Joe Armstrong looks at one reader's battle with addiction and how her concerns highlight the key issues with this behaviour

'The addictive behaviours I wanted to rid myself of are alcohol and pigging out. At weekends I over-indulge - drinking a bottle of wine and losing count of what I eat. I hate when I do this and wake up feeling so guilty that I almost feel like I have cheated on my husband - such is the contempt I feel for myself.

"I have always looked forward to having a few glasses of wine at the weekend because it signals the end of the working week and I have always thought I deserved it.

"Well, I was okay on Friday night but I thought of nothing else but wine from the moment I got up on Saturday morning until I went to bed on Sunday night. I felt so deprived. I felt like there was no point in being alive. I actually do not know how I lasted - at one stage I did almost give up. You see, I just associate it with relaxation.

READ MORE

How can I overcome this thought process? Will it get better? Have I a bigger drink problem than I thought? I was really thrilled when I woke up this morning and had managed the weekend but I don't know if I will find the strength to last. Love the column by the way and this is the first time I have been prompted to give up stuff for Lent - and it is all thanks to you."

- from reader MG

The extract from reader MG illustrates some of the key issues in addiction. Wanting to stop addictive behaviours. Feeling unable to stop once one starts.

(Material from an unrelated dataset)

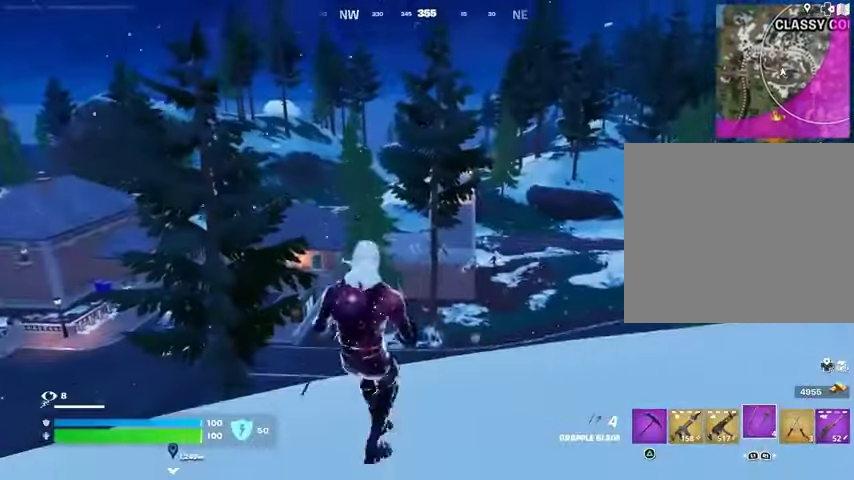
{"buttons": [], "left_stick": "up-right", "right_stick": "center", "events": [[67, "left_stick", "right"], [267, "left_stick", "up-right"]]}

Self-loathing and feeling guilty after addictive behaviour. A sense of betraying significant others. Thinking you deserve to act out the addiction. Obsessing about the addictive activity. Feeling deprived without it and that life is not worth living.

Such is the power of addiction. But if our addictive self is operative, so too is what I call in Write Way to Stop Smoking our "higher self" - the part of us that is not addicted and knows a better way. It is this part of us that, aided by supporters, helps us to succeed, even if we feel close to giving up.

This part of us knows the folly of associating a healthy activity, like relaxation, with addictions.

The root of the problem lies in our thinking. Thought precedes action. We learn new ways to relax. Discover in our daily journal and weekly time-out that there is another way. We start believing in our potential and acting on that belief.

Beyond the torpor of addiction, personal fulfilment casts off its pipe dream status. Self-actualisation becomes touchable.

MG asks how to overcome the association of her addictive activity with relaxation. I suggest that you write down your perceived benefits from your addiction.

In MG's case, relaxation is an obvious one. Now, write down as many ways as you can imagine of achieving a similar benefit (relaxation) without acting out any of your addictions.

Act on these and you discover healthy ways to relax.

MG's delight at having managed the weekend is an indication of the energy we can tap into by getting out of the cave of addiction.

Her fear of not having the strength to last is understandable. But you only ever have to last for this moment. And we can do that.